Segment Open

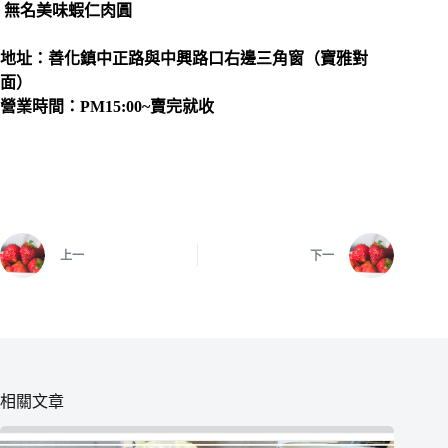
無名美味蝦仁肉圓
地址：善化鎮中正路與中興路口右邊三角窗（寶雅對
面）
營業時間：PM15:00~賣完就收
上一
下一
相關文章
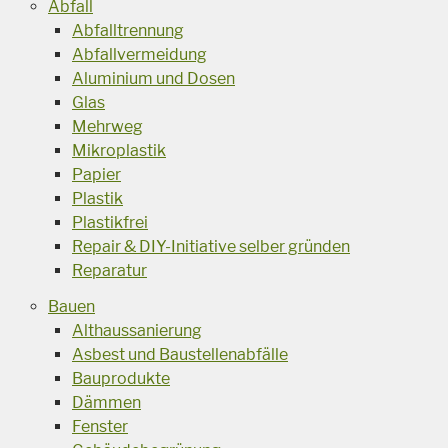
Abfall
Abfalltrennung
Abfallvermeidung
Aluminium und Dosen
Glas
Mehrweg
Mikroplastik
Papier
Plastik
Plastikfrei
Repair & DIY-Initiative selber gründen
Reparatur
Bauen
Althaussanierung
Asbest und Baustellenabfälle
Bauprodukte
Dämmen
Fenster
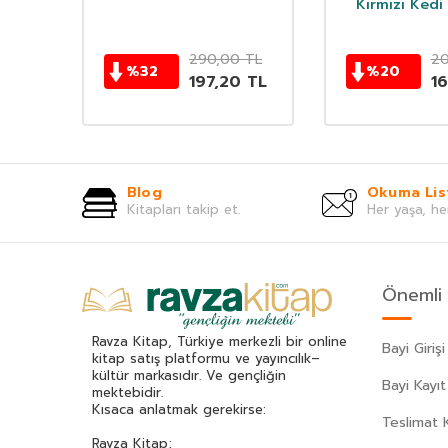
Kırmızı Kedi 
TL
290,00
TL
20
%
32
%
20
0
TL
197,20
TL
1
Blog
Okuma Lis
Kitapları takip et.
Her yaşa, he
Önemli 
Ravza Kitap, Türkiye merkezli bir online
Bayi Girişi
kitap satış platformu ve yayıncılık–
kültür markasıdır. Ve gençliğin
Bayi Kayıt
mektebidir.
Kısaca anlatmak gerekirse:
Teslimat K
Ravza Kitap;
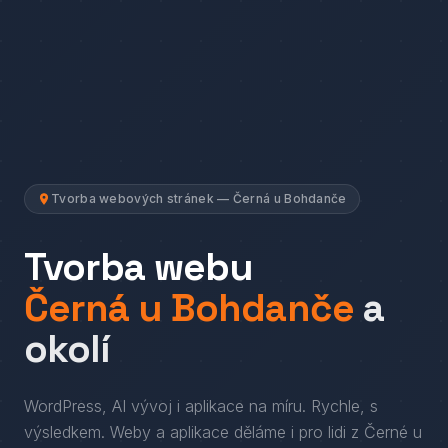
Tvorba webových stránek — Černá u Bohdanče
Tvorba webu
Černá u Bohdanče
a
okolí
WordPress, AI vývoj i aplikace na míru. Rychle, s
výsledkem.
Weby a aplikace děláme i pro lidi
z
Černé u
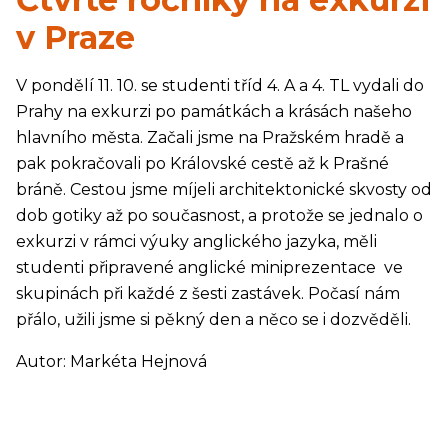
v Praze
V pondělí 11. 10. se studenti tříd 4. A a 4. TL vydali do
Prahy na exkurzi po památkách a krásách našeho
hlavního města. Začali jsme na Pražském hradě a
pak pokračovali po Královské cestě až k Prašné
bráně. Cestou jsme míjeli architektonické skvosty od
dob gotiky až po současnost, a protože se jednalo o
exkurzi v rámci výuky anglického jazyka, měli
studenti připravené anglické miniprezentace ve
skupinách při každé z šesti zastávek. Počasí nám
přálo, užili jsme si pěkný den a něco se i dozvěděli.
Autor: Markéta Hejnová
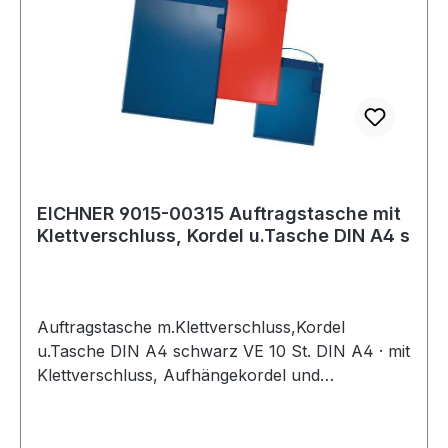
EICHNER 9015-00315 Auftragstasche mit
Klettverschluss, Kordel u.Tasche DIN A4 s
Auftragstasche m.Klettverschluss,Kordel
u.Tasche DIN A4 schwarz VE 10 St. DIN A4 · mit
Klettverschluss, Aufhängekordel und
Klarsichttasche auf der Vorderseite · VE = 10
Stück Weitere technische Eigenschaften: ·
Format: DIN A4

Segment Closed

When you copy the listing above, reproduce every line exactly and skip the images.

無名美味蝦仁肉圓
地址：善化鎮中正路與中興路口右邊三角窗（寶雅對
面）
營業時間：PM15:00~賣完就收
上一
下一
相關文章
Abfall
Abfalltrennung
Abfallvermeidung
Aluminium und Dosen
Glas
Mehrweg
Mikroplastik
Papier
Plastik
Plastikfrei
Repair & DIY-Initiative selber gründen
Reparatur
Bauen
Althaussanierung
Asbest und Baustellenabfälle
Bauprodukte
Dämmen
Fenster
Kırmızı Kedi 
TL
290,00
TL
20
%
32
%
20
0
TL
197,20
TL
1
Blog
Okuma Lis
Kitapları takip et.
Her yaşa, he
Önemli 
Ravza Kitap, Türkiye merkezli bir online
Bayi Girişi
kitap satış platformu ve yayıncılık–
kültür markasıdır. Ve gençliğin
Bayi Kayıt
mektebidir.
Kısaca anlatmak gerekirse:
Teslimat K
Ravza Kitap;
Tvorba webových stránek — Černá u Bohdanče
Tvorba webu
Černá u Bohdanče
a
okolí
WordPress, AI vývoj i aplikace na míru. Rychle, s
výsledkem.
Weby a aplikace děláme i pro lidi
z
Černé u
v Praze
V pondělí 11. 10. se studenti tříd 4. A a 4. TL vydali do
Prahy na exkurzi po památkách a krásách našeho
hlavního města. Začali jsme na Pražském hradě a
pak pokračovali po Královské cestě až k Prašné
bráně. Cestou jsme míjeli architektonické skvosty od
dob gotiky až po současnost, a protože se jednalo o
exkurzi v rámci výuky anglického jazyka, měli
studenti připravené anglické miniprezentace ve
skupinách při každé z šesti zastávek. Počasí nám
přálo, užili jsme si pěkný den a něco se i dozvěděli.
Autor: Markéta Hejnová
EICHNER 9015-00315 Auftragstasche mit
Klettverschluss, Kordel u.Tasche DIN A4 s
Auftragstasche m.Klettverschluss,Kordel
u.Tasche DIN A4 schwarz VE 10 St. DIN A4 · mit
Klettverschluss, Aufhängekordel und
Klarsichttasche auf der Vorderseite · VE = 10
Stück Weitere technische Eigenschaften: ·
Format: DIN A4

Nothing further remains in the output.